The back passageway is narrow and dim, lined with old metal cabinets. Vi is standing at one of them with the drawer open, filing papers. Her back is to me but she heard me come in. I know this because her shoulders jumped when my footsteps hit the tile.

I stand there, three feet behind her. It’s just us, the filing cabinets, and whatever this is that’s been building between us for days.

“You’ve been avoiding me,” she says. Still not turning around, filing a paper. Casual. Like she’s commenting on the weather.

“Yeah. I have.”

“Why?”

Not a question. A demand. She’s done waiting. I can hear it in the single word. The patience she’s been holding together for days has run out, and what’s left is Vi, direct, unfiltered, and refusing to let me off the hook.

I don’t answer. I close the distance between us instead until I’m right behind her, close enough to smell her hair. Close enough that she can feel the heat coming off me.

She goes still and the papers in her hand stop moving.

I put my hand on her hip. Just my hand. Just resting there, fingers curved around the bone, my thumb on that strip of bare skin where her shirt rode up. The contact is minimal. The effect is not. My pulse is hammering. Hers is too. I can see it in her throat.

“Sting.”

“Don’t talk.”

She turns around slowly, her back against the filing cabinet, my hand on her waist, with about six inches between us.

Her eyes, Christ, her eyes are so focused, looking straight into me.

Unlike me, there’s no armor or strategy.

Just Vi, waiting, daring me to either close the gap or walk away. Shit or get off the pot.

I bring my other hand up. My thumb traces her cheekbone, runs along the faint scar where the cut from the east wing has healed. She leans into my palm, her eyes closed. When they open, they’re wet. Not crying. Just of whatever she’s been carrying while I’ve been avoiding her.

“I can’t do this,” I say.

“Can’t do what.”

“This. The distance. I can’t—”

The sentence falls apart. I don’t have an end for it.

I don’t have the words for what I’m trying to say because I’m an idiot.
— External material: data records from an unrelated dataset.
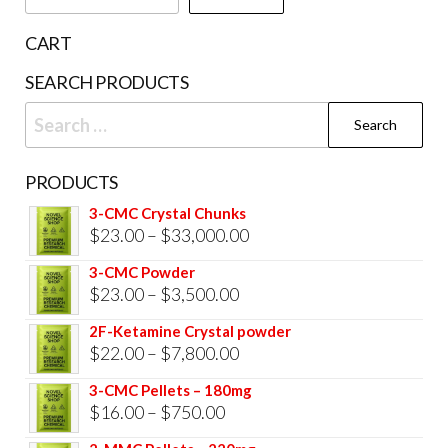
on
the
CART
prod
SEARCH PRODUCTS
pag
Search
for:
PRODUCTS
3-CMC Crystal Chunks
Price
$
23.00
–
$
33,000.00
range:
3-CMC Powder
$23.00
Price
$
23.00
–
$
3,500.00
through
range:
2F-Ketamine Crystal powder
$33,000.00
$23.00
Price
$
22.00
–
$
7,800.00
through
range:
3-CMC Pellets – 180mg
$3,500.00
$22.00
Price
$
16.00
–
$
750.00
through
range:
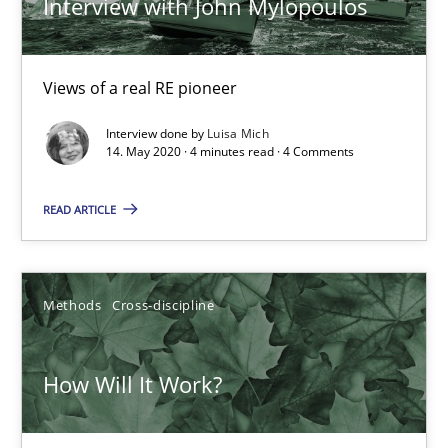
Interview with John Mylopoulos
Views of a real RE pioneer
Interview done by
Luisa Mich
14. May 2020 · 4 minutes read · 4 Comments
READ ARTICLE
How Will It Work?
The Future How Viewpoint.
Methods
Cross-discipline
Methods
Cross-discipline
How Will It Work?
Suzanne Robertson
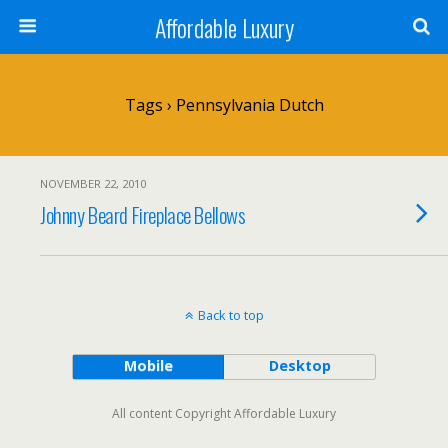
Affordable Luxury
Tags › Pennsylvania Dutch
NOVEMBER 22, 2010
Johnny Beard Fireplace Bellows
Back to top
Mobile
Desktop
All content Copyright Affordable Luxury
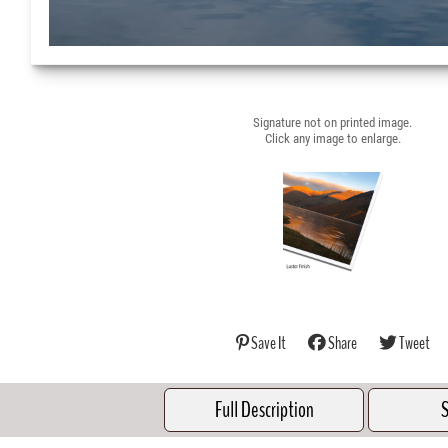
Signature not on printed image.
Click any image to enlarge.
Save It
Share
Tweet
Full Description
S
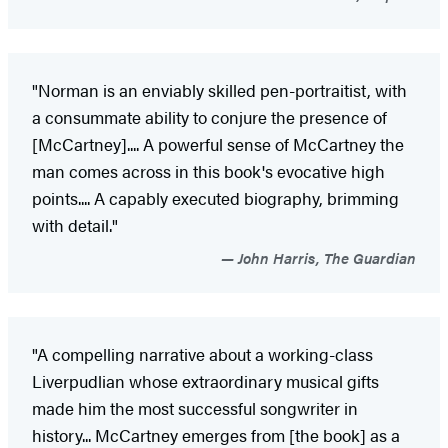
"Norman is an enviably skilled pen-portraitist, with
a consummate ability to conjure the presence of
[McCartney].... A powerful sense of McCartney the
man comes across in this book's evocative high
points.... A capably executed biography, brimming
with detail."
John Harris, The Guardian
"A compelling narrative about a working-class
Liverpudlian whose extraordinary musical gifts
made him the most successful songwriter in
history... McCartney emerges from [the book] as a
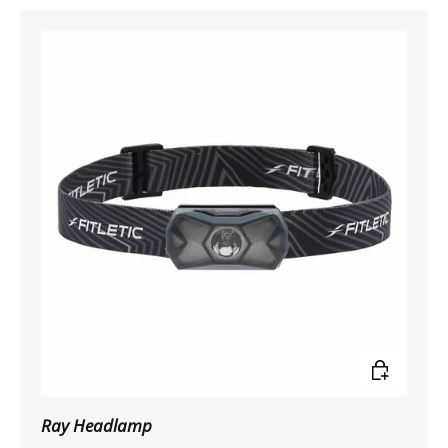
Add to car
Ray Headlamp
I can’t keep avoiding you. I can’t keep carrying what I found in those papers alone.

I can’t be in the same building as you and not touch you.
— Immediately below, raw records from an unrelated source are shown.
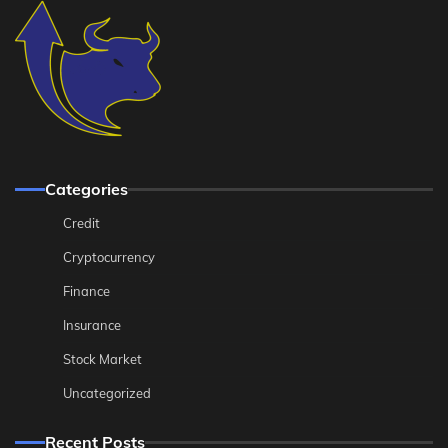
Categories
Credit
Cryptocurrency
Finance
Insurance
Stock Market
Uncategorized
Recent Posts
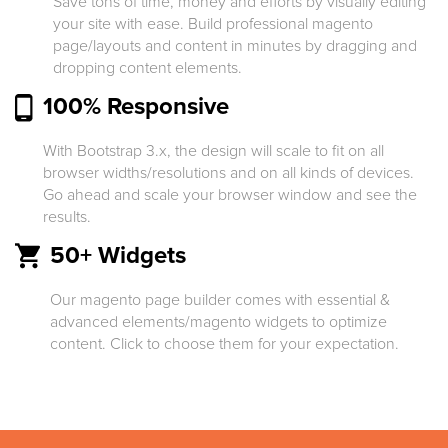
Save tons of time, money and efforts by visually editing
your site with ease. Build professional magento
page/layouts and content in minutes by dragging and
dropping content elements.
100% Responsive
With Bootstrap 3.x, the design will scale to fit on all
browser widths/resolutions and on all kinds of devices.
Go ahead and scale your browser window and see the
results.
50+ Widgets
Our magento page builder comes with essential &
advanced elements/magento widgets to optimize
content. Click to choose them for your expectation.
I can’t look at you without wanting to tell you all that.

None of that comes out. What does happen is my mouth on hers.

It’s not the way it was in the corridor outside the Skylight Room when she came back bleeding and I lost my mind. This is slower with her back against the cabinet, my mouth moving against hers. I pull back, breathing hard, her hand still on my chest.

“There’s something I need to tell you,” I say.

“Then tell me.”

I close my eyes. The words are right there. Your father was clean. The Rot is built on stolen money. I’ve known for over a week. Three sentences. I could say them right now with my forehead against hers and it would be over. I open my mouth.

Nothing.

The words don’t come. They’re stuck in my throat and I wish they would just choke me to death. Vi is waiting, giving me room and more grace than I deserve.

I step back and drop my hand, the loss of contact visceral. She feels it too, I can see from the way her body leans toward me before she catches herself.

She looks at me and I can see her deciding something. Whether to push. Whether to grab me and shake me. Whether to walk away. She turns back to the filing cabinet and picks up where she left off, shoving papers into drawers. “Don’t take too long,” she says, not looking at me.

I stand there for another few seconds, watching her file papers and wanting to cross the distance between us. Like a fucking asshole, I leave instead.